Hi, you’ve reached the homepage of the Bradford lab group at Yale University’s School of Forestry & Environmental Studies. Our research explores two main questions:
- How do plants and soil organisms respond to environmental change?
- How do these responses affect ecosystem function, especially the movement and storage of carbon in soils?
Why focus on carbon and ecosystems? Soils and plants store huge quantities of carbon. Disturbances that degrade ecosystems release this into the atmosphere – in forms such as carbon dioxide – contributing to our changing climate. But soils and ecosystems are much more than reservoirs for carbon – their health is directly tied to water purification, flood prevention, maintenance of biodiversity, and agricultural production.
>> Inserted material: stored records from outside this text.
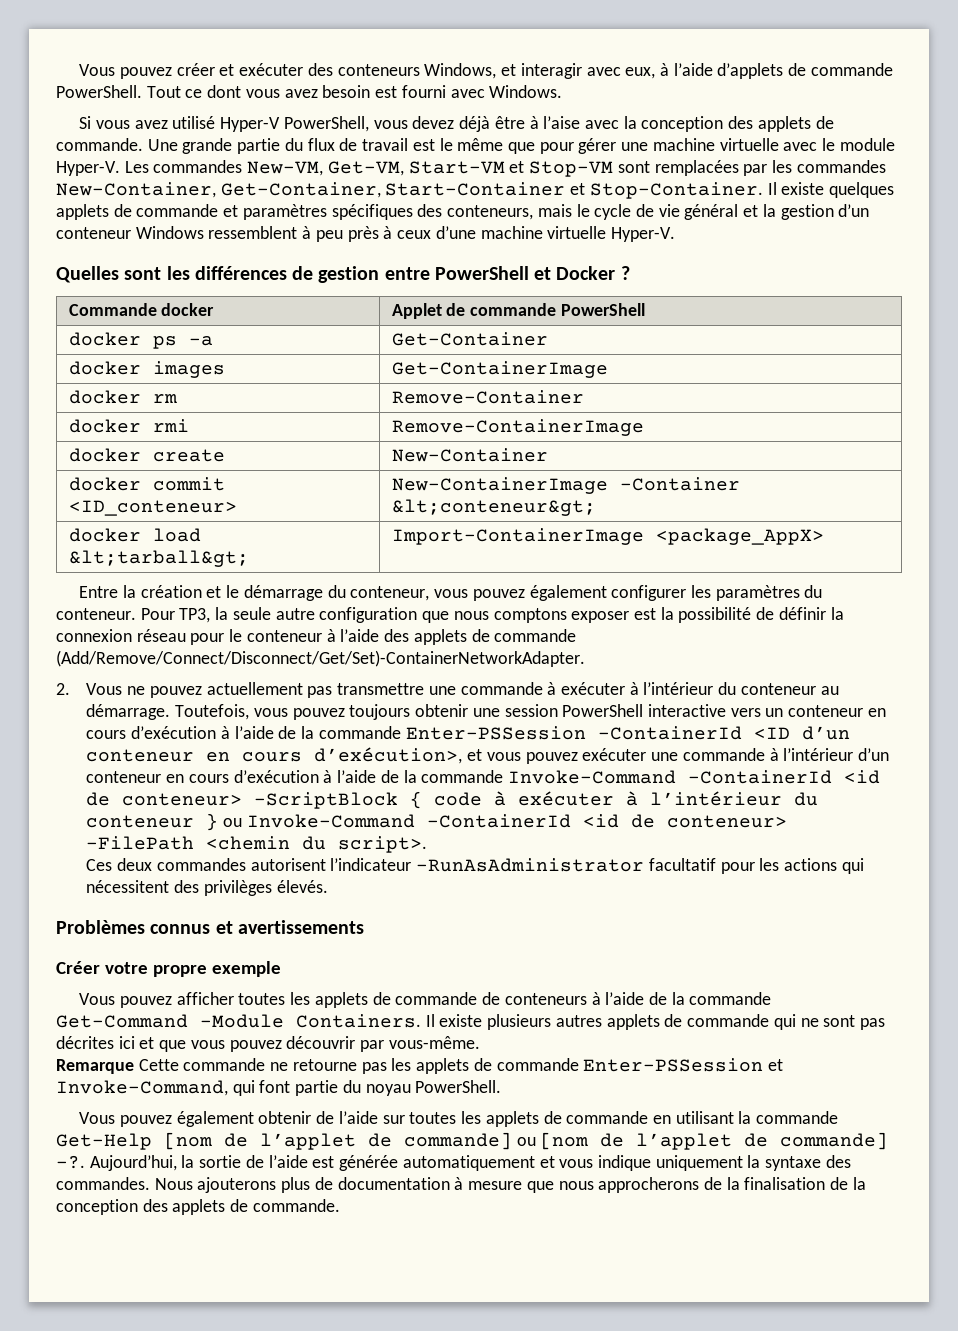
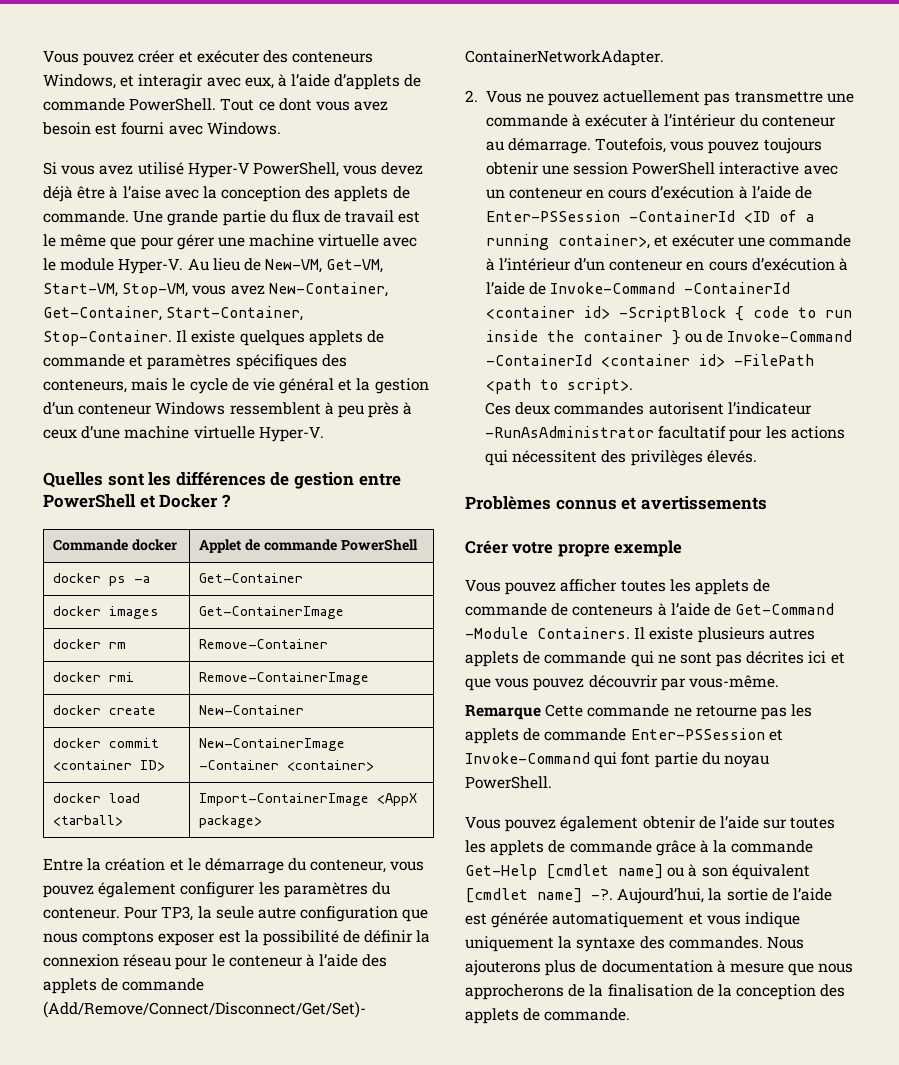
[124,160,886,177] [56,182,586,198] Les commandes New-VM, Get-VM, Start-VM et Stop-VM sont remplacées par les commandes New-Container, Get-Container, Start-Container et -> [187,258,384,273] [43,282,388,298] [43,306,304,321] Au lieu de New-VM, Get-VM, Start-VM, Stop-VM, vous avez New-Container, Get-Container, Start-Container,
[68,500,237,516] <ID_conteneur> -> [53,760,166,771] <container ID>
[391,499,596,516] &lt;conteneur&gt; -> [287,760,375,771] <container>
[68,550,249,567] &lt;tarball&gt; -> [53,815,124,826] <tarball>
[655,528,824,545] <package_AppX> -> [377,793,418,806] [199,815,263,828] <AppX package>
[730,708,761,717] vers -> [803,165,838,175] avec
[301,726,401,739] la commande -> (813, 192) none
[801,726,850,740] [86,747,578,764] d’un conteneur en cours d’exécution>, et vous pouvez -> [778,210,815,222] [485,234,668,250] of a running container>, et
[403,770,881,784] [86,791,819,809] [86,815,195,828] la commande Invoke-Command -ContainerId <id de conteneur> -ScriptBlock { code à exécuter à l’intérieur du conteneur -> [550,282,791,294] [485,306,852,322] [485,330,663,342] Invoke-Command -ContainerId <container id> -ScriptBlock { code to run inside the container
[246,814,787,828] [86,836,327,850] Invoke-Command -ContainerId <id de conteneur> -FilePath <chemin du -> [706,330,853,343] [485,354,814,367] [485,378,558,394] de Invoke-Command -ContainerId <container id> -FilePath <path to
[671,992,772,1005] la commande -> (731, 609) none
[56,1080,228,1096] Invoke-Command, -> [465,752,590,764] Invoke-Command
[653,1111,734,1124] en utilisant -> [655,840,709,856] grâce à
[164,1132,889,1150] [nom de l’applet de commande] ou [nom de l’applet de commande] -> [546,864,810,880] [465,888,582,903] [cmdlet name] ou à son équivalent [cmdlet name]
Understanding how and why plants, animals, microbes and soils respond to environmental change will therefore help us understand the consequences for human well-being, and how we might manage them.
We use experimental and observational approaches to investigate these effects of global change, both in the field and laboratory. We primarily work across forests and grasslands in the north and south of the eastern United States.
The overall goal of our research is to provide the necessary mechanistic understanding required for reliable prediction of global change impacts on ecosystems, and their likely feedbacks to the climate system.
LAB NEWS-SPRING. Congratulations to postdocs Robert Warren and Mike Strickland who start faculty positions this coming fall at Buff State (SUNY) and Virginia Tech. A number of our students are moving on too: Bhavya Sridhar starts a Ph.D. at Cornell; and Taylor Gregoire-Wright is going to India for a year and then returning to the School for a Masters degree. There are also new faces: welcome to Tom Crowther who joined in April as a postdoc associate. And we look forward to welcoming two new Ph.D. students, Dan Maynard and Noah Sokol, this coming fall semester.